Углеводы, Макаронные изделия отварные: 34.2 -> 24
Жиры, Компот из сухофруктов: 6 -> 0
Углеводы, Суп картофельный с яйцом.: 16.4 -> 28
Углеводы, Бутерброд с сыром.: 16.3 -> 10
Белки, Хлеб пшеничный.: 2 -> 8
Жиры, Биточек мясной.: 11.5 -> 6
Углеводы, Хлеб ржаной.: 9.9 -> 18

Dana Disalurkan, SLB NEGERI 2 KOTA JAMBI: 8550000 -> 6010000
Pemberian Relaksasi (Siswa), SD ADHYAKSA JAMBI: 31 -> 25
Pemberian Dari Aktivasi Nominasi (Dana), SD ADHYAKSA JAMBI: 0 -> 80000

...

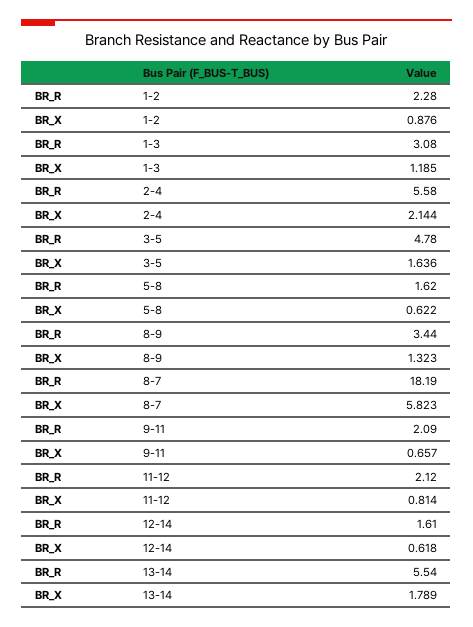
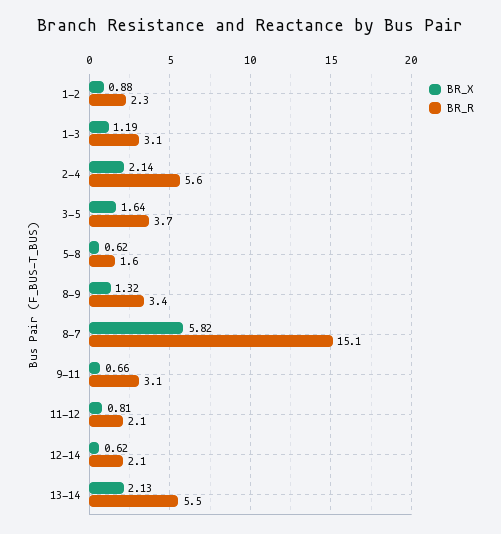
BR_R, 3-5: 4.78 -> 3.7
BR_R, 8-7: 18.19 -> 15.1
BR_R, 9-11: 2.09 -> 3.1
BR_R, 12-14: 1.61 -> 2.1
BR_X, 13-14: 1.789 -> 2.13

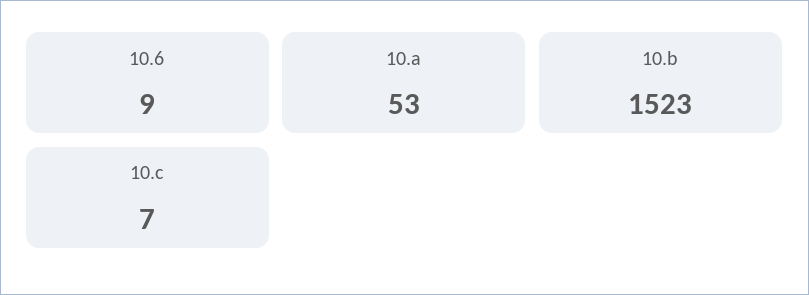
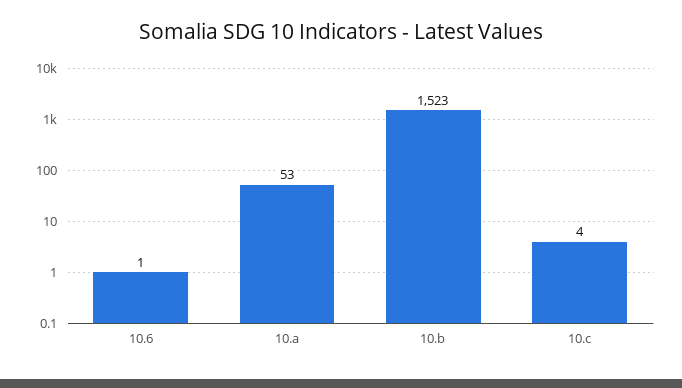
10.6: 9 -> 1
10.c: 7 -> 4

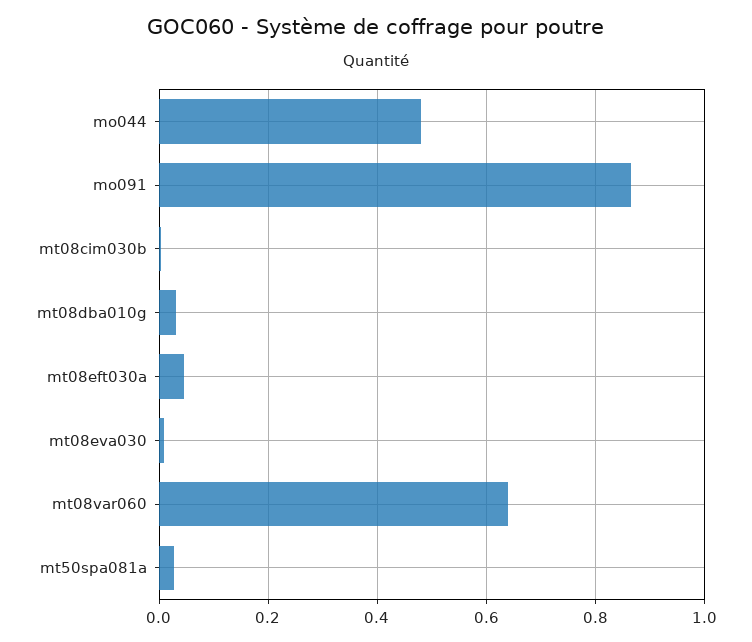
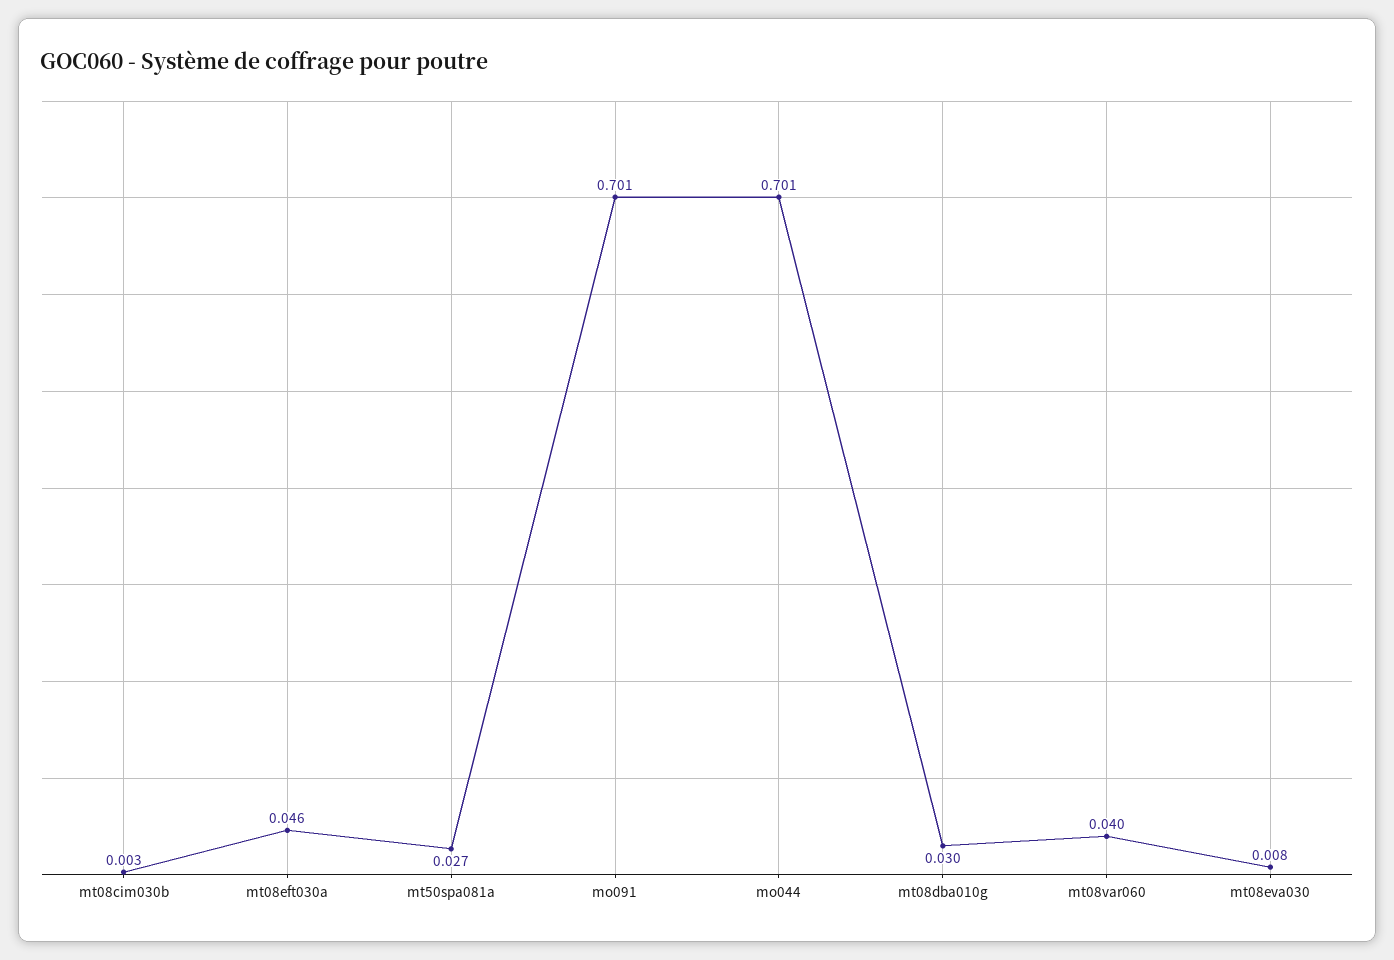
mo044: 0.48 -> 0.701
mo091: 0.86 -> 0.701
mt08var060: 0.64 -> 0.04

§ **DIRECTIONS**: Pull out the lines above in which the word "JAMBI" appears.

§ **ANSWER TO THE PROBLEM**:
Dana Disalurkan, SLB NEGERI 2 KOTA JAMBI: 8550000 -> 6010000
Pemberian Relaksasi (Siswa), SD ADHYAKSA JAMBI: 31 -> 25
Pemberian Dari Aktivasi Nominasi (Dana), SD ADHYAKSA JAMBI: 0 -> 80000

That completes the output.